Data visualization pictures
+ + +

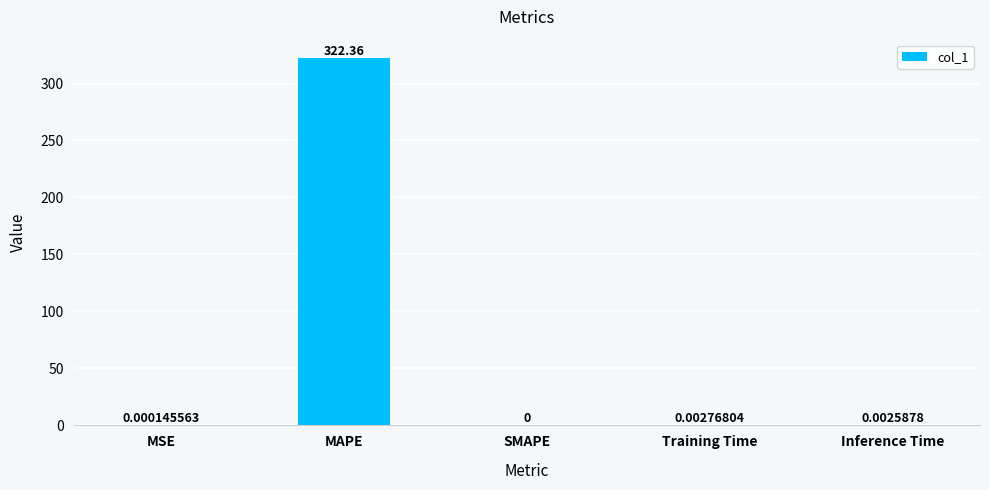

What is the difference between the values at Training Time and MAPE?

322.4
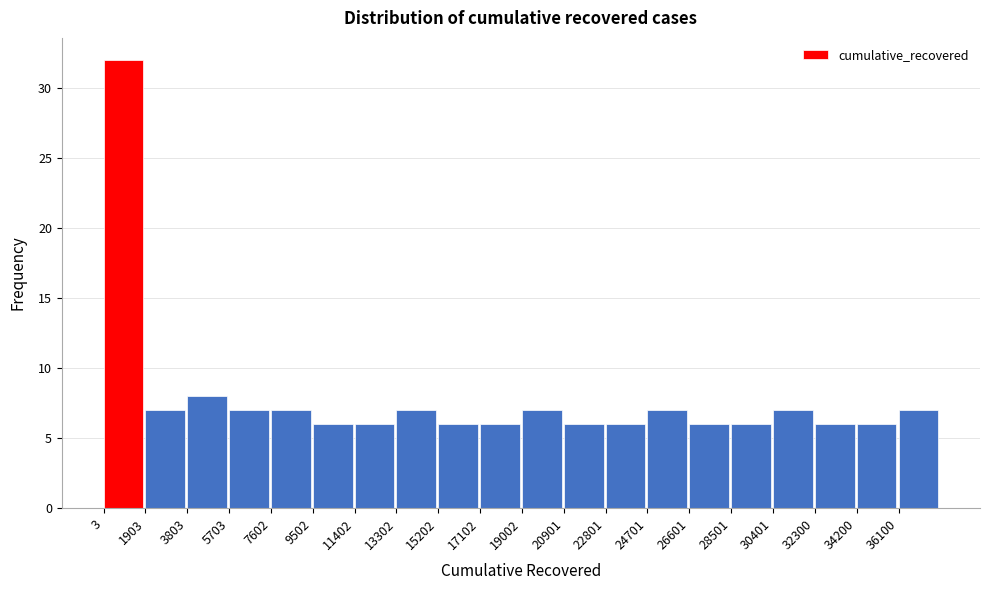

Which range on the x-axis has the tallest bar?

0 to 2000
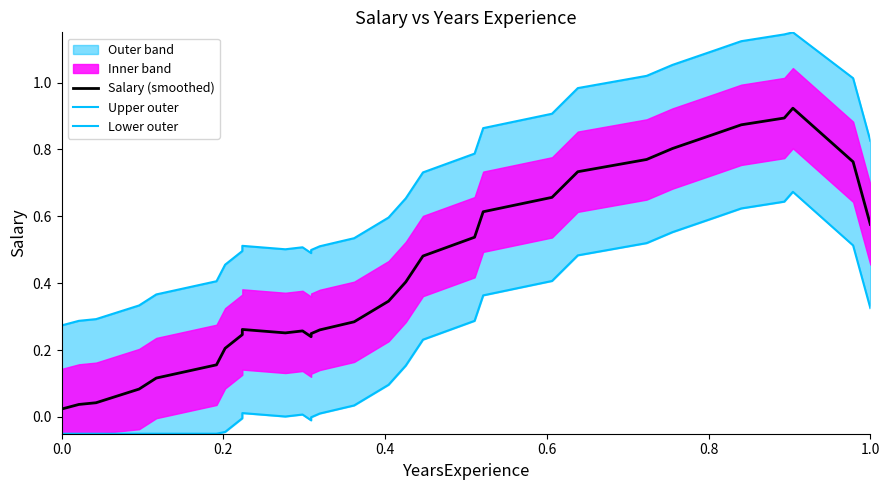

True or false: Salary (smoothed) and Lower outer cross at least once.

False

+ + +

#### [EXERCISE DESCRIPTION]
Rewrite the listing above with every "x-axis" changed to "horizontal axis" and nothing else altered, leaving out the pictures.

#### [EXERCISE SOLUTION]
What is the difference between the values at Training Time and MAPE?

322.4

Which range on the horizontal axis has the tallest bar?

0 to 2000

True or false: Salary (smoothed) and Lower outer cross at least once.

False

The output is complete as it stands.